= TEXT UNDER STUDY =
Mingke Erin Li

Multi-resolution DEM Fusion

terrainfusion

General steps of DEM fusion

  1. Preprocessing
    Systematic differences in geo-referencing between two independent DEMs—both in planimetry and height—must be unified. This includes horizontal and vertical datum transformation, projection conversion, grid size standardization (via interpolation), and vertical offset adjustment.

  2. Repairing data quality issues
    Depending on the collection technique, land cover, and terrain type, DEMs may have voids, anomalies, or noise. Void-filling methods are applied to address these issues before fusion.

  3. Main fusion or blending processes
    Different fusion algorithms may be applied depending on land cover and topography. For example, Tran et al. (2014) proposed methods tailored to varying terrain types. Treatment of ocean areas also requires special consideration.

  4. Surface smoothing
    Smoothing can be applied before or after fusion to reduce noise in the final DEM.

  5. Final accuracy assessment
    The fused DEM is evaluated against ground control points or high-quality LiDAR data.

  6. Real-world applications
    Fused DEMs can be used to derive topographic and hydrologic features, which are then compared to LiDAR-derived equivalents to validate performance.

Methods of DEM fusion

  1. Weighted averaging
    Input DEMs are resampled to the same grid, and output values at each grid node are calculated by weighted averaging.

= PROVIDED DATA =
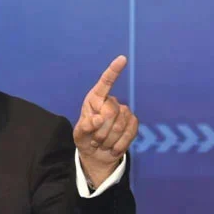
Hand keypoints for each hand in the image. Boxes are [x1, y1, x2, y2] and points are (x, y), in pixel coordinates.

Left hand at [73, 55, 138, 187]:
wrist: (97, 154)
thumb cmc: (85, 139)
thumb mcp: (79, 134)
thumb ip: (85, 127)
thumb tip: (98, 119)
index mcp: (95, 99)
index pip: (105, 83)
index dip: (113, 71)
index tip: (122, 59)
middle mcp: (111, 102)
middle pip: (110, 112)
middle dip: (101, 131)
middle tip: (95, 140)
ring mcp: (125, 112)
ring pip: (120, 126)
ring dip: (108, 140)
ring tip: (101, 144)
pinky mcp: (134, 123)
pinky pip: (129, 134)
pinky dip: (118, 145)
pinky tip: (112, 148)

= WHAT THIS EXERCISE ASKS =
a - In the DEM fusion text, what is the fused DEM checked against during the final accuracy assessment?
b - Retype the stretch of the DEM fusion text from "4. Surface smoothing" through "high-quality LiDAR data.".

= TASK RESPONSES =
a - Ground control points or high-quality LiDAR data.

b -
4. Surface smoothing
    Smoothing can be applied before or after fusion to reduce noise in the final DEM.

  5. Final accuracy assessment
    The fused DEM is evaluated against ground control points or high-quality LiDAR data.